Now that Biden has committed to shifting from fossil fuels, the incoming chairman of the Securities and Exchange Commission, Gary Gensler, must decide whether Big Oil are exempt from basic principles of shareholder democracy.
Fossil fuel companies are the largest emitters of carbon dioxide and the foundation of the old energy system. Investors know the climate emergency will devastate the global economy, while the biggest oil and gas incumbents have the know-how, global reach and market-making capacity rapidly to scale the transition to renewables.
Asset managers expect oil and gas companies to respond to the demands from wider society, and a growing proportion are impatient for change. In Europe in recent years, up to 27% of non-government shareholders in oil majors BP, Equinor, Shell and Total voted for climate resolutions seeking concrete emissions targets aligned to Paris.

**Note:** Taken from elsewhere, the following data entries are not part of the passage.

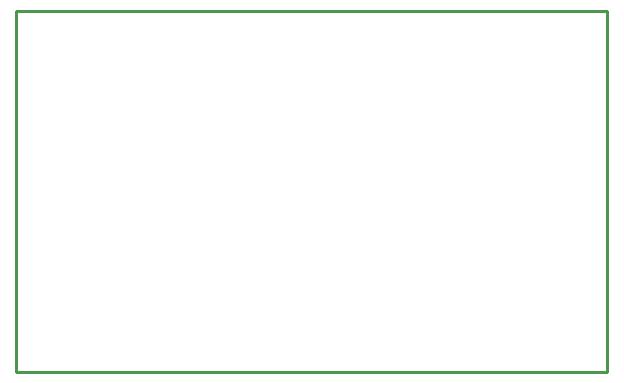
<source format=gko>
%FSDAX24Y24*%
%MOIN*%
%SFA1B1*%

%IPPOS*%
%ADD18C,0.010000*%
%LNpcb_acople-1*%
%LPD*%
G54D18*
X000000Y000000D02*
Y012050D01*
X019700*
Y000000D02*
Y012050D01*
X000000Y000000D02*
X019700D01*
M02*
</source>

In the US under the Trump administration, the SEC serially excluded such resolutions on the specious grounds that targets were a form of “micromanagement”. This misuse of SEC by-laws has obstructed the Paris goal of curbing global heating to well below two degrees Centigrade above pre-industrial levels.
Contrary to the claims of some oil executives, investors have no interest in “seizing the keys” to business strategy. That is for managers to work out. But while global agreements and scientific consensus on the climate emergency are ignored, shareholders have been denied their basic right to hold the companies which they own accountable for their actions.
Mr. Gensler can restore shareholders’ rights by acting decisively to allow climate resolutions to come to a vote during this year’s AGM season. Only then can the SEC fulfil its mission to “promote a market that is worthy of public trust”.